◆ **Your objective**
Pick out each line in the rows below that contains the word "pièces", and copy those lines.

◆ **Excerpted records**
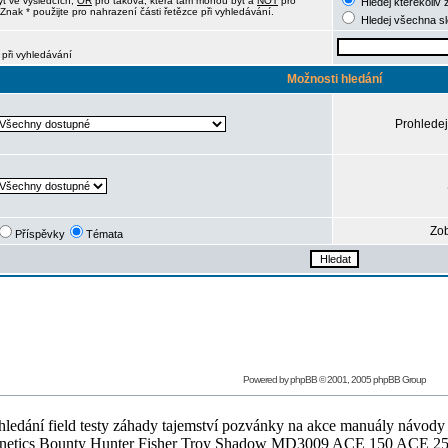
ýt ve výsledcích,
OR
pro taková, která tam mohou být a
NOT
pro
Hledej kterékoliv 
Znak * použijte pro nahrazení části řetězce při vyhledávání.
Hledej všechna s
 při vyhledávání
Možnosti hledání
Prohledej
Zob
Příspěvky
Témata
Powered by
phpBB
© 2001, 2005 phpBB Group
ledání field testy záhady tajemství pozvánky na akce manuály návody g
Teknetics Bounty Hunter Fisher Troy Shadow MD3009 ACE 150 ACE 25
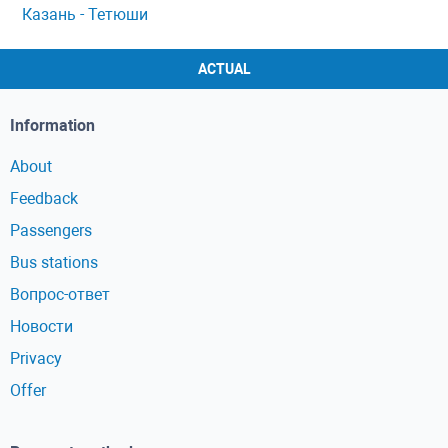
Казань - Тетюши
ACTUAL
Information
About
Feedback
Passengers
Bus stations
Вопрос-ответ
Новости
Privacy
Offer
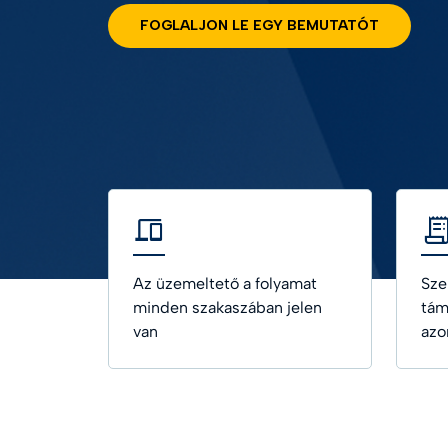
FOGLALJON LE EGY BEMUTATÓT
Telco
Önazono
Élett
eID Gat
Egész
KYC meg
Tekint
Az üzemeltető a folyamat
Sze
minden szakaszában jelen
tám
van
azo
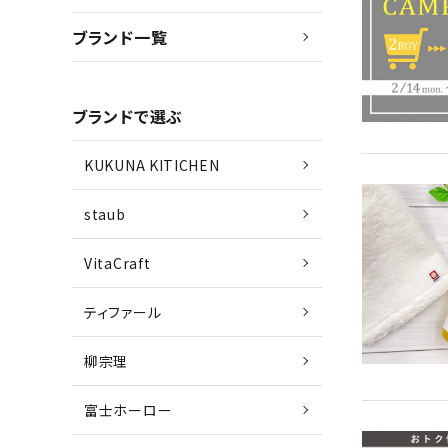
ブランド一覧
ブランドで選ぶ
KUKUNA KITICHEN
staub
VitaCraft
ティファール
柳宗理
富士ホーロー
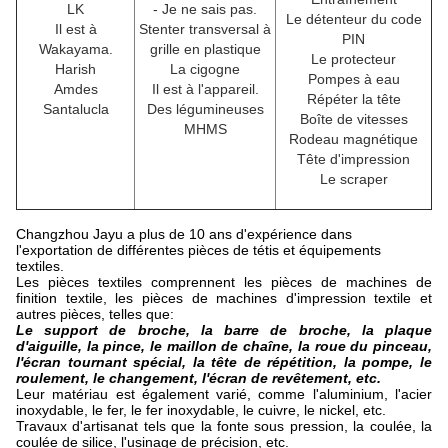
LK
- Je ne sais pas.
Le détenteur du code
Il est à
Stenter transversal à
PIN
Wakayama.
grille en plastique
Le protecteur
Harish
La cigogne
Pompes à eau
Amdes
Il est à l'appareil.
Répéter la tête
Santalucla
Des légumineuses
Boîte de vitesses
MHMS
Rodeau magnétique
Tête d'impression
Le scraper
Changzhou Jayu a plus de 10 ans d'expérience dans
l'exportation de différentes pièces de tétis et équipements
textiles.
Les pièces textiles comprennent les pièces de machines de
finition textile, les pièces de machines d'impression textile et
autres pièces, telles que:
Le support de broche, la barre de broche, la plaque
d'aiguille, la pince, le maillon de chaîne, la roue du pinceau,
l'écran tournant spécial, la tête de répétition, la pompe, le
roulement, le changement, l'écran de revêtement, etc.
Leur matériau est également varié, comme l'aluminium, l'acier
inoxydable, le fer, le fer inoxydable, le cuivre, le nickel, etc.
Travaux d'artisanat tels que la fonte sous pression, la coulée, la
coulée de silice, l'usinage de précision, etc.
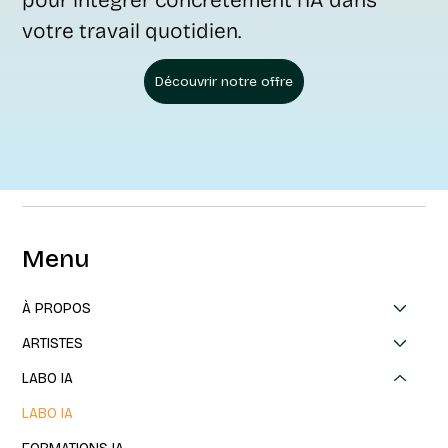
pour intégrer concrètement l’IA dans
votre travail quotidien.
Découvrir notre offre
Menu
À PROPOS
ARTISTES
LABO IA
LABO IA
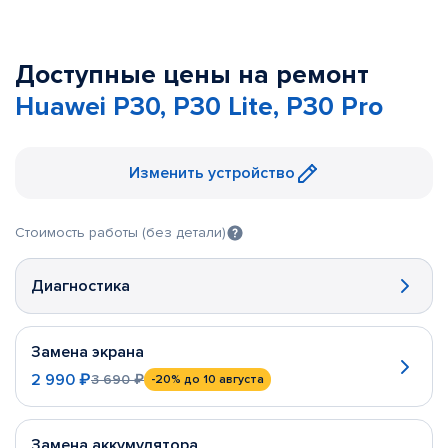
Доступные цены на ремонт
Huawei P30, P30 Lite, P30 Pro
Изменить устройство
Стоимость работы (без детали)
Диагностика
Замена экрана
2 990 ₽
3 690 ₽
-20%
до 10 августа
Замена аккумулятора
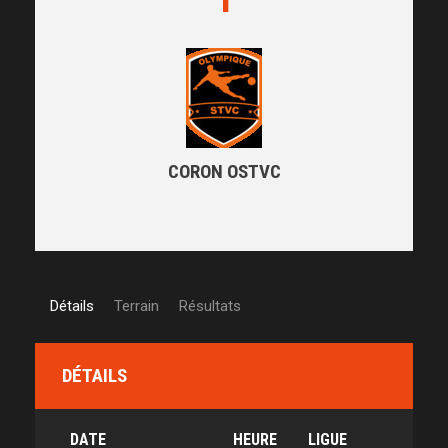
CORON OSTVC
Détails
Terrain
Résultats
DÉTAILS
DATE
HEURE
LIGUE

◆ **Answer for the task**
l'exportation de différentes pièces de tétis et équipements
Les pièces textiles comprennent les pièces de machines de
finition textile, les pièces de machines d'impression textile et
autres pièces, telles que:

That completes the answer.